It is known in the art that the use of limited energy power sources has increased rapidly. Limited energy power sources are any energy source that has a limited energy capacity either by design or by its nature such as batteries, solar cells, fuel cells and even generators. These types of energy sources are at the heart of a number of electronic devices, such as, for example, cell phones, hand held games, and laptop computers. It is also known in the art that electric- and hybrid-electric-vehicles that use limited energy power sources, such as fuel cells, have a high cost to energy ratio. Similarly, lead acid batteries have a high weight to energy ratio. Such limited energy power sources point to the desirability to minimize the losses when providing energy to a load while increasing the energy supply between recharging or refueling periods in order to allow a user to operate the device or vehicle for longer durations.
A conventional power converter, which is the link between the energy source and load, tends to be a significant percentage of total system power loss, limiting the system efficiency, (i.e. the average output power divided by the average input power). Although the loss in efficiency may be as low as 5%, any loss limits or compromises the overall performance of the system. The loss in efficiency may be related to various parameters that include, but are not limited to, power consumption, switching frequency, temperature, component variations.
The temperature, for example, may be controlled to improve the efficiency by providing a heat sink for the power converter; however, the heat sink requires space thus, undesirably increasing the size of the electronic device. In many cases the heat sink is larger than the rest of the converter. In another example, size of the converter is also related to the switching frequency. For example, efficiency may be maximized when the switching frequency is reduced, which is achieved at the expense of more expensive and bulkier magnetic components and capacitors. Thus, there is a tradeoff and relation between size and the efficiency of the power converter.
Efficiency may change over the operating power consumption range (i.e. low power consumption, medium power consumption, and high power consumption). At low power consumption, the bias supply loss usually dominates the efficiency. For example, in a high frequency switching power supply, bias power is fixed and output power is reduced as the system operates at a lower power; therefore, the fixed bias power becomes a higher percentage of the overall total power loss, and, in some instances, when the system is operated at a relatively low power, the bias power may equal or exceed the output power. At the medium power consumption, switching losses dominate the efficiency formula, which are typically the source of most losses when both maximum output voltage across the switches and maximum current through them occur. At high power consumption, resistive losses dominate the efficiency formula.
In addition, the characteristics of the power components may vary when selected from a similar field of components. Even further, the power component tolerances (e.g. capacitive and inductive values) naturally change over time. Yet even further, physical changes to power components may occur over time as a result of being exposed to varying environmental conditions, such as temperature (e.g. varying environmental temperatures may have a detrimental effect on the insulative materials used in a component. Thus, physical changes and tolerance changes to power components may also result in a non-optimal application that was originally designed to operate at an optimal standard.
In most situations, power converters are normally optimized at a specific worst-case condition, such as, for example, maximum power consumption or highest operating temperature. In some situations, worst case condition efficiency optimization is set at a presumed operating condition that includes a combination of multiple parameters for example; operating at a high peak power for a short time, which relates to the peak operating temperature, for a system operating at 30% of the maximum power load. However, worse case condition settings may not always provide maximum efficiency if the system is not operated at the specific presumed settings. In a more application-specific example, a power converter efficiency optimization for a vehicular power brake system may include a worse case optimization for non-highway applications; conversely, the vehicle may be operated more often on a highway, thereby having shorter current duration periods and associated current surges that significantly decreases the optimization of the system. As a result, cost and size of the power brake system is increased as efficiency is decreased.

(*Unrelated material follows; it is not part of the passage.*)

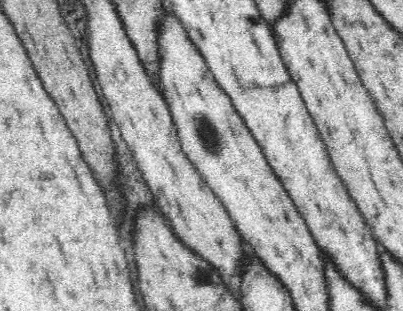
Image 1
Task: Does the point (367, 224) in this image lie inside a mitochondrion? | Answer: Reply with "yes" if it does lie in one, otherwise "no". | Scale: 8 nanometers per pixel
no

As understood from the explanation above, once the worst-case condition is defined, the process of optimization typically becomes a tradeoff between different design criteria (i.e. physical size of the electronic device and switching frequency). The end result is a static optimization at a presumed/predefined operating point, which typically occurs at maximum operational power and maximum temperature rating. This points to the deficiency of optimizing at one operating point in that the power converter may not operate at a presumably optimized point very often.
Conventional analog and digital controls cannot be designed to adapt to changing conditions without the additional cost of extra complicated circuitry. Even further, specific circuitry implemented for conventional analog and digital controls undesirably restricts functional monitoring of specific parameters for specific changing conditions. Even further, conventional analog and digital controls cannot adapt to constantly changing component tolerances. Thus, although adequate for monitoring specific parameters, conventional analog and digital controls undesirably restricts monitoring parameters and increases cost while also not considering dynamic changes in component tolerances.
Accordingly, it is therefore desirable to provide an ideal apparatus and method for efficiency optimization at every operating condition and component tolerance that can optimize power converter efficiency over the power converter's operating power range in an adaptive, dynamic manner.